What you need to do: When the string "може" appears in a line of the records, show the whole line.

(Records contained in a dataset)

- - - -

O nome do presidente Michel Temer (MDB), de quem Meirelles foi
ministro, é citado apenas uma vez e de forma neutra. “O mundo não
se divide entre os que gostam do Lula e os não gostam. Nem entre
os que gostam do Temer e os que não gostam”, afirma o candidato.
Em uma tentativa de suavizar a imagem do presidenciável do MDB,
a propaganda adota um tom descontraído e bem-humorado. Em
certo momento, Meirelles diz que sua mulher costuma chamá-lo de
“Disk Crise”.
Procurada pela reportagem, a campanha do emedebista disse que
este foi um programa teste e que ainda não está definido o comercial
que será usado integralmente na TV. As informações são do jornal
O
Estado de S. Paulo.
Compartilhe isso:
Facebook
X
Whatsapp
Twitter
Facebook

- - - -

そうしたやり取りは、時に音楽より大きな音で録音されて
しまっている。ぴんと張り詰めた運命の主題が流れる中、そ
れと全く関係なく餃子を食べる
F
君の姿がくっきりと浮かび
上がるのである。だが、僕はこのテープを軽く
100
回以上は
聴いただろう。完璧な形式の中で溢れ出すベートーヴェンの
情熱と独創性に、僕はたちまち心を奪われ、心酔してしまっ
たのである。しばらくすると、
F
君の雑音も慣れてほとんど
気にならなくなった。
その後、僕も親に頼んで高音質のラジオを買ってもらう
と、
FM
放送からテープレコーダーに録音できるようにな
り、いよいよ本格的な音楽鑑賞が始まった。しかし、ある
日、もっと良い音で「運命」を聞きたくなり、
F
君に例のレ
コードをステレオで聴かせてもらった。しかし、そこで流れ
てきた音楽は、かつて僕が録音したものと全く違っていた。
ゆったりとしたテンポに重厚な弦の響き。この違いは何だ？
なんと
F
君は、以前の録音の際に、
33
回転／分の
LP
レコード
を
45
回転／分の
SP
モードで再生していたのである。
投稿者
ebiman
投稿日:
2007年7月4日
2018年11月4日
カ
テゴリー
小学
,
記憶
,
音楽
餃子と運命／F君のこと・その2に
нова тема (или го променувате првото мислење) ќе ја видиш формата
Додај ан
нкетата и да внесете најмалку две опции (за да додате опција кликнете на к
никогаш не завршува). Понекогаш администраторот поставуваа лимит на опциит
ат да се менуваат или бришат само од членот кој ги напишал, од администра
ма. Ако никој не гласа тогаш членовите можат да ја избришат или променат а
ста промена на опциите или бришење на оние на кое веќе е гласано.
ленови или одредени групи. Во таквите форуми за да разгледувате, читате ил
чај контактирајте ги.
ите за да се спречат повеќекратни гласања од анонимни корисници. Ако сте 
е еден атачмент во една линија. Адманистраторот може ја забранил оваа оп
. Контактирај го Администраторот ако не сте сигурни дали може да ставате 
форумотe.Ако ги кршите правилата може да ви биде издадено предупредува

- - - -

Exercise output:
е еден атачмент во една линија. Адманистраторот може ја забранил оваа оп
. Контактирај го Администраторот ако не сте сигурни дали може да ставате 
форумотe.Ако ги кршите правилата може да ви биде издадено предупредува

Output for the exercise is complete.